Right to Independence

For almost 20 years, Independent Futures has been a haven for individuals with disabilities and their families navigating the adult world after public school supports end. In Illinois, we rank 47th nationally in funding for services that promote community inclusion and 47th in community employment. Families are left not knowing where to turn with a state-funded disability services system that lacks resources and opportunities for real choice and self-determination.

Independent Futures provides an answer. Adults with disabilities benefit from planning, training, inclusive housing, and a range of support services that they choose – to achieve full, active, socially engaged, and independent lives. 

“We invite you to watch the following video to hear firsthand how our work focuses on the hopes and dreams of individuals and families we support,” says Dick Malone, Executive Director of Center for Independent Futures. “​​We help individuals and families to find both independence and peace of mind.” 




My Job Before and After COVID, by Lindsay Tonyan

Before the pandemic, I was working from 10 am-2 pm in the dish room of Old Orchard Junior High. That’s where we wash dishes and there are big machines. I worked there for a total of 4 years already, and I like it.

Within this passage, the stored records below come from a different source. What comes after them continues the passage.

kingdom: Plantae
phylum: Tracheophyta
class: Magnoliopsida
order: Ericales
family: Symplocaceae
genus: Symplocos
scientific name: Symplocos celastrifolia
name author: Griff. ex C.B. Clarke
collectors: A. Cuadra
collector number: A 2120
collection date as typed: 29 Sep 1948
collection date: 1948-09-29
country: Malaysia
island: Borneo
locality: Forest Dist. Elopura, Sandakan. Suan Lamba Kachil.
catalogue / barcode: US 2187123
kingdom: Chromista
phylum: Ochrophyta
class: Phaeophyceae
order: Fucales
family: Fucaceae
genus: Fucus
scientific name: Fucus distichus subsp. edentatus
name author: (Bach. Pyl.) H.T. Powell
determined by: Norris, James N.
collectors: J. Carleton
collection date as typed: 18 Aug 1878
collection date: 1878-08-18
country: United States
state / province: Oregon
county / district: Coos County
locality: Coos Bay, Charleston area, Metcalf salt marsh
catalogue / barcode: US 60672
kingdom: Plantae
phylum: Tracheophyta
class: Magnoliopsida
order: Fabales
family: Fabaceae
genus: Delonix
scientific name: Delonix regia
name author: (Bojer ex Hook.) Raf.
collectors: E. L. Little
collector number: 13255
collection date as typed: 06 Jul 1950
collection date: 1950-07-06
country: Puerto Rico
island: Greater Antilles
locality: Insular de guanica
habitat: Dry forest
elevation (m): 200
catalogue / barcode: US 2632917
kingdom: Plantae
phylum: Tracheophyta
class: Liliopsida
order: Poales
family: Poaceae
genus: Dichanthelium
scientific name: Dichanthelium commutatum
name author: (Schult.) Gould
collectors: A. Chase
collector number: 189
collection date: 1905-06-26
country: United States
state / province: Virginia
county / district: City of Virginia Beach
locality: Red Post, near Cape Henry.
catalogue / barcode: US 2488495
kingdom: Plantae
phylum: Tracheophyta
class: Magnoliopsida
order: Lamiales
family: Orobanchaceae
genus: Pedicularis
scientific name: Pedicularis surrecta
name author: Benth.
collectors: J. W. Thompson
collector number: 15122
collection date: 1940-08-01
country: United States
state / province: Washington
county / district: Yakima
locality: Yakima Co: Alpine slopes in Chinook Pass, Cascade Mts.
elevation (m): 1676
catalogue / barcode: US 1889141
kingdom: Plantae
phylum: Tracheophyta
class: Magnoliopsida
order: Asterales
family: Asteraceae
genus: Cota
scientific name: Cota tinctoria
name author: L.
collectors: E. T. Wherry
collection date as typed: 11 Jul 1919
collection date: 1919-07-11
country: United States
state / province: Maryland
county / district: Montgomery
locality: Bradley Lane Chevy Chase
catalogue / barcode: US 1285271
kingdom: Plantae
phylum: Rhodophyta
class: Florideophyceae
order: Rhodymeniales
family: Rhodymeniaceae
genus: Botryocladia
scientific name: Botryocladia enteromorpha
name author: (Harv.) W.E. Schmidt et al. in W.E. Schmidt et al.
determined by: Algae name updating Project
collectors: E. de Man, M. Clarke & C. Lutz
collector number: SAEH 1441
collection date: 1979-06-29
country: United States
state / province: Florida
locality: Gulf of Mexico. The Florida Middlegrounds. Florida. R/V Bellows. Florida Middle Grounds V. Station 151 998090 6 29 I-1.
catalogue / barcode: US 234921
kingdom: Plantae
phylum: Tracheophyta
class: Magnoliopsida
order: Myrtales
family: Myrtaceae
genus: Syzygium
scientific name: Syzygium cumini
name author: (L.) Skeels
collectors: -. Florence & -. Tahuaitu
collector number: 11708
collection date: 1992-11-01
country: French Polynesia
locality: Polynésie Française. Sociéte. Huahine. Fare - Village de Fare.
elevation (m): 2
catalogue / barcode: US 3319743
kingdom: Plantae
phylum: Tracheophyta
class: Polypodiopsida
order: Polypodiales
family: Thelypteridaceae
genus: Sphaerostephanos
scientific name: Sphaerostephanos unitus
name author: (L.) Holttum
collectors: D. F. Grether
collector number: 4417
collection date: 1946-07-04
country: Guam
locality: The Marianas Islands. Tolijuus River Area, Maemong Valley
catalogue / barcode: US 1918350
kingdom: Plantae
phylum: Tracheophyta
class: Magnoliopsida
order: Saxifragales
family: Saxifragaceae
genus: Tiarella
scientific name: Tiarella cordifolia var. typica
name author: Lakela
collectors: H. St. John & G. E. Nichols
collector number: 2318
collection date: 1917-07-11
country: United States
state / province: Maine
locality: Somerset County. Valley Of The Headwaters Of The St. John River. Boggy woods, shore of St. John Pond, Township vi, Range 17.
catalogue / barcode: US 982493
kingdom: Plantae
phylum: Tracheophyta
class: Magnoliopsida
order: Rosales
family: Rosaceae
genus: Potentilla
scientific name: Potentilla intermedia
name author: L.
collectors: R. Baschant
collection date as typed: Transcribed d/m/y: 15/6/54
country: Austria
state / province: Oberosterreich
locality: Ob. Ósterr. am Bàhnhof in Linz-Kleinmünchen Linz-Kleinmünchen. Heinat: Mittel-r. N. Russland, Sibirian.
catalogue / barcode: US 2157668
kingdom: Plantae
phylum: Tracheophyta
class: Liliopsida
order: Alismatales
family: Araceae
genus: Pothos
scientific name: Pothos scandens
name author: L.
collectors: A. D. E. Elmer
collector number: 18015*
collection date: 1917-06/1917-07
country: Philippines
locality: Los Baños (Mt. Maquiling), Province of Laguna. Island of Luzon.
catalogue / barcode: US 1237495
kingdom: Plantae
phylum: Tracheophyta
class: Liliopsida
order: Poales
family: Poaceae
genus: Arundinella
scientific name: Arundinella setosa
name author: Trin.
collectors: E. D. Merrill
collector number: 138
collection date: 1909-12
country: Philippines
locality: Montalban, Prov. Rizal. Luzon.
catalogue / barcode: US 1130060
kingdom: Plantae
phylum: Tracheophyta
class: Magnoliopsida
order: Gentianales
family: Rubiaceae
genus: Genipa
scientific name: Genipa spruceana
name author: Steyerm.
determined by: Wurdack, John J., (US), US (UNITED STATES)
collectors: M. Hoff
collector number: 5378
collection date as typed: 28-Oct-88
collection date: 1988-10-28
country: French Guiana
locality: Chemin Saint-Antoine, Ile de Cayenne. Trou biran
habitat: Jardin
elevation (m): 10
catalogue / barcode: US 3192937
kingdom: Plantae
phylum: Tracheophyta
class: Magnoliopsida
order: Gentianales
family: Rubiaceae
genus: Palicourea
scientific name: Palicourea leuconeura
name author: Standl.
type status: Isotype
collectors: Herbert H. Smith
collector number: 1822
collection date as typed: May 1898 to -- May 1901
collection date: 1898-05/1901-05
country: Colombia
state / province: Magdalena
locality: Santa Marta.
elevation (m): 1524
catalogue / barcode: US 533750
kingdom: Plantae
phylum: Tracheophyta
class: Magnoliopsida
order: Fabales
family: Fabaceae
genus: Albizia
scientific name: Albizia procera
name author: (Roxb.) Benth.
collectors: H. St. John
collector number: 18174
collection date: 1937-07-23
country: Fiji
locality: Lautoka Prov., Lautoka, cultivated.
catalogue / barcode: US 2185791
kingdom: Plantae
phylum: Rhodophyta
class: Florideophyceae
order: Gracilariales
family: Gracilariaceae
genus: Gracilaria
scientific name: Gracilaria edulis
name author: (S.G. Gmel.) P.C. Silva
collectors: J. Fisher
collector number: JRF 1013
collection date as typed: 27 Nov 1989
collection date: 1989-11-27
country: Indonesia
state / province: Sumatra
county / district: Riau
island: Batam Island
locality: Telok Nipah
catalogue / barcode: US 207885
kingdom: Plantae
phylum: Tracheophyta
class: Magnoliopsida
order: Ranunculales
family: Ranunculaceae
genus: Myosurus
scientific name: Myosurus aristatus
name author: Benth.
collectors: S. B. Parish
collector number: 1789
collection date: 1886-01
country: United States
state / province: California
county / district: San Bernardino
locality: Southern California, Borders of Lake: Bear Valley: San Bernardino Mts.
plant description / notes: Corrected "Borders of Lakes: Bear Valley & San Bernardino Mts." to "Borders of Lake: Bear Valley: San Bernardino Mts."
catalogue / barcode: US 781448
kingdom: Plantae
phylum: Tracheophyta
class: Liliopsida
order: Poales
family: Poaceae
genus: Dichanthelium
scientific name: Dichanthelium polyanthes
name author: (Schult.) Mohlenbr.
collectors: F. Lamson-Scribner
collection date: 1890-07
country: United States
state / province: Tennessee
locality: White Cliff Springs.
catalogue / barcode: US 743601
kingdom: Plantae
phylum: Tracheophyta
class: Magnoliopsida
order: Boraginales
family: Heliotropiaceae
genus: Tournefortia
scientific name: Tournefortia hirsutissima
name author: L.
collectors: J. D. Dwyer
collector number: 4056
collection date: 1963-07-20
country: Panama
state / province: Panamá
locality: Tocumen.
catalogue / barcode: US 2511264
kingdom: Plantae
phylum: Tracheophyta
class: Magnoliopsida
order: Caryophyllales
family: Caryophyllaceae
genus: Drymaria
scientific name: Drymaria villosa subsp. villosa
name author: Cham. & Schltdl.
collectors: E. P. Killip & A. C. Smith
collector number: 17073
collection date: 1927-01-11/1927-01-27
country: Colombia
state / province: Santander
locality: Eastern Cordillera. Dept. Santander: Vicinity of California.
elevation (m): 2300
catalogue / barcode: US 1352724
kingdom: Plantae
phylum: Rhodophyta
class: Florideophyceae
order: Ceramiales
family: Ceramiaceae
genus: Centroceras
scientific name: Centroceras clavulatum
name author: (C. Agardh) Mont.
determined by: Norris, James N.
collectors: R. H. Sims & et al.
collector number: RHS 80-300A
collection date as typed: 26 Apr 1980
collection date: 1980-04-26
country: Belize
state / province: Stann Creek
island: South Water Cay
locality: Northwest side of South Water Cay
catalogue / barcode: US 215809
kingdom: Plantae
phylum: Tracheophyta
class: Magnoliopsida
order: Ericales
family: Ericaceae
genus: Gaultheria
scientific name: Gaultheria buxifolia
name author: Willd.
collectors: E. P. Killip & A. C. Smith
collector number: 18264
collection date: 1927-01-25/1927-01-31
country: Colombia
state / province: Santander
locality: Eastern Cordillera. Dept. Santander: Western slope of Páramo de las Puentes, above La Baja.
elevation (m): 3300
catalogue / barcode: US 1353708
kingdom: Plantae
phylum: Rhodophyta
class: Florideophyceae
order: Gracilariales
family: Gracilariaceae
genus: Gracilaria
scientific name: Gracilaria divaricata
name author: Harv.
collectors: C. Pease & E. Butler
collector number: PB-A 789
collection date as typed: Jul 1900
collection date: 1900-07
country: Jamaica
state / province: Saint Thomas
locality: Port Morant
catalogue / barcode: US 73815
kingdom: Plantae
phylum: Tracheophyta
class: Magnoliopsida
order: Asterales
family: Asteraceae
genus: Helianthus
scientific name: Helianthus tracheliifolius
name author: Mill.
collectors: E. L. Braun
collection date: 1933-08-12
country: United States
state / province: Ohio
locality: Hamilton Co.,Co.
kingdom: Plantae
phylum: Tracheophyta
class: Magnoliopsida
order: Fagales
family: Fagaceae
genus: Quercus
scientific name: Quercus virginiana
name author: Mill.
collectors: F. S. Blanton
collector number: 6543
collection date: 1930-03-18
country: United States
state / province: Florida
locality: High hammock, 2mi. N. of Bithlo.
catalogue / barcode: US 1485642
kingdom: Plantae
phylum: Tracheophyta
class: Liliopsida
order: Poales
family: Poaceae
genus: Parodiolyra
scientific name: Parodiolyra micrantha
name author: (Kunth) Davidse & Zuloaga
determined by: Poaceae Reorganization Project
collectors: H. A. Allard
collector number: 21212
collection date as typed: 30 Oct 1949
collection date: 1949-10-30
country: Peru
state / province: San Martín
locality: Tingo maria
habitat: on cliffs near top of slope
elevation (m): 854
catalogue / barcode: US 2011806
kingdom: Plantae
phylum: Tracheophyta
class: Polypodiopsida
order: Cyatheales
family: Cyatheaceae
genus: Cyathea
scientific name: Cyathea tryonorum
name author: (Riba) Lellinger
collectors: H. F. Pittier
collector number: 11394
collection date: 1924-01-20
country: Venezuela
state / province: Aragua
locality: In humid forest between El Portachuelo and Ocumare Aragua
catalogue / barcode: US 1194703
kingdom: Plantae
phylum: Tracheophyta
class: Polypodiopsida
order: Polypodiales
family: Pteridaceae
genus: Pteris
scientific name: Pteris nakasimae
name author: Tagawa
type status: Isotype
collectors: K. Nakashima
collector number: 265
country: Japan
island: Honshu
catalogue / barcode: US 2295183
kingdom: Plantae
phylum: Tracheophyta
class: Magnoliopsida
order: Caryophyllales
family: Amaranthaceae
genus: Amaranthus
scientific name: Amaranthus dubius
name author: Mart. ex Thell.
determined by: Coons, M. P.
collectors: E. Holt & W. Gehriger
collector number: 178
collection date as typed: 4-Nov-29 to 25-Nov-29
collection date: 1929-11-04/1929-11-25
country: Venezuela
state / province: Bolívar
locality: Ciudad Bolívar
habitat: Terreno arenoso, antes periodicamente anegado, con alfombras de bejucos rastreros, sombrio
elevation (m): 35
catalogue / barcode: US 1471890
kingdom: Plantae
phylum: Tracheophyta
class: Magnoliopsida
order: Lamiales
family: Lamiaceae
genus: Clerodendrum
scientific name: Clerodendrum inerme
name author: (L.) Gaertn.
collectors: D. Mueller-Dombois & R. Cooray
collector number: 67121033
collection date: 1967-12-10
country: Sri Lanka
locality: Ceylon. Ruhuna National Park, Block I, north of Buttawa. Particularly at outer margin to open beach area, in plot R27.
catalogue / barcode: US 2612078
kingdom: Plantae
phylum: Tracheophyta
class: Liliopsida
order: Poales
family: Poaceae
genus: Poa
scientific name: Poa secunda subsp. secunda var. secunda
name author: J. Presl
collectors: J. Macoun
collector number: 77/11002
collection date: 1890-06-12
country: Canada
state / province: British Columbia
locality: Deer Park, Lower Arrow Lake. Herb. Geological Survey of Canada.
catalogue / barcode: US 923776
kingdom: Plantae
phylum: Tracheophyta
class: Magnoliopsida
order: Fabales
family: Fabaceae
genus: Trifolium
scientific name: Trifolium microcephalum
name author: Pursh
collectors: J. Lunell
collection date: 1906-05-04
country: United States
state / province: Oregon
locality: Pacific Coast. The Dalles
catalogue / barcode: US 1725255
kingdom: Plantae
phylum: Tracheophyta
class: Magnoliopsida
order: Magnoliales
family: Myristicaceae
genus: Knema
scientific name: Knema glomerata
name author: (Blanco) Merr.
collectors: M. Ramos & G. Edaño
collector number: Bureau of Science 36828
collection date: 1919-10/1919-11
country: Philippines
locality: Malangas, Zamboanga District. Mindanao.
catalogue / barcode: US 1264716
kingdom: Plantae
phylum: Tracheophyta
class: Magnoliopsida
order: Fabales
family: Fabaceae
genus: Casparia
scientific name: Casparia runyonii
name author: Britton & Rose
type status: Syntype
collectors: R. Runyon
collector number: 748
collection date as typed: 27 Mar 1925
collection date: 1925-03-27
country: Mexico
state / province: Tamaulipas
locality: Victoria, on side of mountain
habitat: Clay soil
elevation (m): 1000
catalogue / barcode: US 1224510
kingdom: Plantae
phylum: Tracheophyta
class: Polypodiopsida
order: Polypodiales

It’s good because the schedule is helpful because I don’t get too many hours, and I get off holidays and the summers. I found this job by looking it up in Indeed. I applied for it, got an interview, and got hired right away.

Before the pandemic, it was difficult and rushed because there were a certain number of things I had to get done on time each day. I had to clean the dishes all by myself, put them through the dish machine, make sure they were dry and take them up to the front of the cafeteria to be served.

I kind of liked it – but it was hard at times. I really liked getting to know the kids. That was fun.

When the pandemic happened, I did not work. One of the supervisors told us that the school was going to be closed for an amount of time. I thought it might be less time, but it turned out to be longer.

This fall, it was kind of confusing. I didn’t hear from them until the last minute. I was missing work, but I was also glad to be staying safe. I felt both things. Because when I was off I got to do the things I needed to do, catch up on things. And spend time with my friends and people I hadn’t seen because I worked so much.

But I missed working, and I really missed the money to do the things I wanted to do. It was a loss.

I started back to school this past August. I was relieved that I got my job back!! Also, it threw me off guard because I wasn’t sure what was going on.

Now I only do dishwashing in the sinks which is much easier because it is only in one area. And I get to work in the kitchen with my co-workers instead of by myself which is good because I get to be around my coworkers. I like to be around people.

But now, it can get to be too much. I’m tired and I don’t have much energy for fun activities after work. But also I’m getting money that I need to buy the things that I like to get.

I’m staying with this job for another year.  Maybe in the future, I’d like to work with people or kids.  I like to help and volunteer, too.

I love my dog, Sandy.  She came here in 2016.  She has just turned 6 years old.  She came from a rescue group out of Houston. It’s called Patty’s Paws.  They foster and match people with their dogs.  The best part of having Sandy is her company and I like the attachment with a dog.  She’s good while I’m at work.

Lindsay Tonyan has been a participant at Center for Independent Futures since 2009. She is originally from McHenry, Illinois and she attended the PACE program in Evanston in 2003. After graduating from PACE, she lived on her own for a few years, then joined Independent Futures which she credits as “helping (her) focus on skills and goals in (her) life.”